### Data section ###

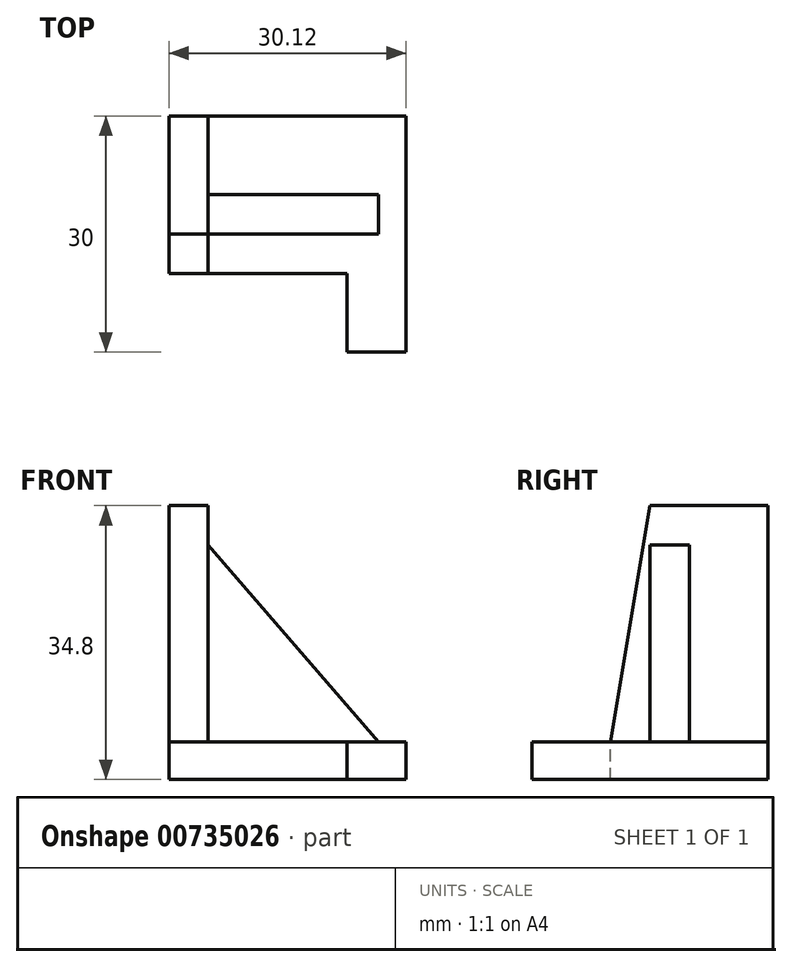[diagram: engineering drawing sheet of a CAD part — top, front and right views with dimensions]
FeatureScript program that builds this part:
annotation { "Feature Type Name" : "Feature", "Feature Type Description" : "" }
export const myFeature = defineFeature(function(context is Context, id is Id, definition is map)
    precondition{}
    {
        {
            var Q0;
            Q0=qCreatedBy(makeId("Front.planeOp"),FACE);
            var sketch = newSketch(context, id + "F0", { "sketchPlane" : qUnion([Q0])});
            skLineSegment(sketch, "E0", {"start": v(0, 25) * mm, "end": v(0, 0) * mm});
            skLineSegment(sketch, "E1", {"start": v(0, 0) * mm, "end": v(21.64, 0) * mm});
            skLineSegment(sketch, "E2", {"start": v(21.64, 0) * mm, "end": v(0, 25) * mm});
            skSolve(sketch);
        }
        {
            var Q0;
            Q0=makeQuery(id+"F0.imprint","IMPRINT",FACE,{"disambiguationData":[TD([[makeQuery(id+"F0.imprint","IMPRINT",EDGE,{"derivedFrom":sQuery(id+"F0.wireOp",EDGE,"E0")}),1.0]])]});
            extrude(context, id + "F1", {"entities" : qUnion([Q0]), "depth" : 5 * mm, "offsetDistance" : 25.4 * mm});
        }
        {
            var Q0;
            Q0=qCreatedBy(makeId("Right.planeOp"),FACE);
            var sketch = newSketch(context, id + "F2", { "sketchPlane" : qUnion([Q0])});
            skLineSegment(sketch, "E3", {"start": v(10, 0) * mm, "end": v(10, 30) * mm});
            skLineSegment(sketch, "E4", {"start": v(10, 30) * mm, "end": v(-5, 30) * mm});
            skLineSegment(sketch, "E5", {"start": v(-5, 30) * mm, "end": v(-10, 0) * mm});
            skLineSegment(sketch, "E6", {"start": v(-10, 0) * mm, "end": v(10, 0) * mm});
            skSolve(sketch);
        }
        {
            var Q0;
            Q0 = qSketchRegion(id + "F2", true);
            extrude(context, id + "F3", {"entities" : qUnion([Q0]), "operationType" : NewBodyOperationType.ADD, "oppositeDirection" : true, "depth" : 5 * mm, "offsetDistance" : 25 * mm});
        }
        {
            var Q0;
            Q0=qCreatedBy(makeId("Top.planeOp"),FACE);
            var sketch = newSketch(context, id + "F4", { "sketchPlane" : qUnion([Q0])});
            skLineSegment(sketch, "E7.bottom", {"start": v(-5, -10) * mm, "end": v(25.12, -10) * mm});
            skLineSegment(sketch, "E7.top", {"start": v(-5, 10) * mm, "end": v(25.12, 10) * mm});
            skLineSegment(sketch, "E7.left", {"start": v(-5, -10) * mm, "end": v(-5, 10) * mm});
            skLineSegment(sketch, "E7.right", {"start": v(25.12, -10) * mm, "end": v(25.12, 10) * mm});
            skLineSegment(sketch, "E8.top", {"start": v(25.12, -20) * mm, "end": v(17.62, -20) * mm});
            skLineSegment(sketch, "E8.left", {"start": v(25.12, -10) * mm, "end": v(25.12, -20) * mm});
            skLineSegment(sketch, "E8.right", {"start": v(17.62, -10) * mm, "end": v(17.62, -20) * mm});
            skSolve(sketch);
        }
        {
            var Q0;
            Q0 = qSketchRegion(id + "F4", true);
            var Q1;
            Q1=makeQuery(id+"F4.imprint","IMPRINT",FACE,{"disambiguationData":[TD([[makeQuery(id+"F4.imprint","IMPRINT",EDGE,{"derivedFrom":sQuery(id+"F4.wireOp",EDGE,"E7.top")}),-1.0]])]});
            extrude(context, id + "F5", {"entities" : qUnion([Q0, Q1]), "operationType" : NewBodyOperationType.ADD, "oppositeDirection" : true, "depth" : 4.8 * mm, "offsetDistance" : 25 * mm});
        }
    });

###

● **Aim**
Count how many lines of the material contain the string "disambiguationData". Give only the number.

● **Task solution**
2